Supplied data:
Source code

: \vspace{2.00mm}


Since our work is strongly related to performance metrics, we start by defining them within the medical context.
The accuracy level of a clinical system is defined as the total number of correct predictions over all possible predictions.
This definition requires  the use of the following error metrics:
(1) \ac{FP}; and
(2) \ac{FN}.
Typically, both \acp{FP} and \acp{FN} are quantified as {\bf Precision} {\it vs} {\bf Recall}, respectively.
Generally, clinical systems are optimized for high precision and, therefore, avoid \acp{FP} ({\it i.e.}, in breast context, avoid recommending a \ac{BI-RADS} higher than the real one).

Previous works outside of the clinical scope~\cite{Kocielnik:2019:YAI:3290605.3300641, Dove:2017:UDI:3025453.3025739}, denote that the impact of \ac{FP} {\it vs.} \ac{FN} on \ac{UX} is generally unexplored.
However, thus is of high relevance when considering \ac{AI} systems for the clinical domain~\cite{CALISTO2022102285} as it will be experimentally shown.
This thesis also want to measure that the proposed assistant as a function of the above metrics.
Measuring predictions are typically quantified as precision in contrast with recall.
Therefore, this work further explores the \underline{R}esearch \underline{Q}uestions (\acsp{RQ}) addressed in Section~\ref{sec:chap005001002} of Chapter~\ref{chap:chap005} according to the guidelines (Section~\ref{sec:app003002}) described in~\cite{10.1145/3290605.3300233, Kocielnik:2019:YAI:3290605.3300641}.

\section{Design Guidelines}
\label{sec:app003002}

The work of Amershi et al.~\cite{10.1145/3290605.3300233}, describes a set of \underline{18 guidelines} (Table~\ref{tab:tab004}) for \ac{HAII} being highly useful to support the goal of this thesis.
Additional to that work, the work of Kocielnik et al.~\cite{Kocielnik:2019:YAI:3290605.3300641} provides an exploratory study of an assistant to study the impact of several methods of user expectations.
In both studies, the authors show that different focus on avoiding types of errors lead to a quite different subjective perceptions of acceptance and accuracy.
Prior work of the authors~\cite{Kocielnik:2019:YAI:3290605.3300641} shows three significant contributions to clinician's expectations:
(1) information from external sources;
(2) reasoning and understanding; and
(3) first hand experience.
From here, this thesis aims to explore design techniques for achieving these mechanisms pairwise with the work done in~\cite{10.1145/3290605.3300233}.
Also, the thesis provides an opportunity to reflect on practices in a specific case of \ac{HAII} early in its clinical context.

What the task requires: Repeat nothing before the line containing "(3) first hand experience."; repeat that line and every later line of the listing exactly.

Task solution:
(3) first hand experience.
From here, this thesis aims to explore design techniques for achieving these mechanisms pairwise with the work done in~\cite{10.1145/3290605.3300233}.
Also, the thesis provides an opportunity to reflect on practices in a specific case of \ac{HAII} early in its clinical context.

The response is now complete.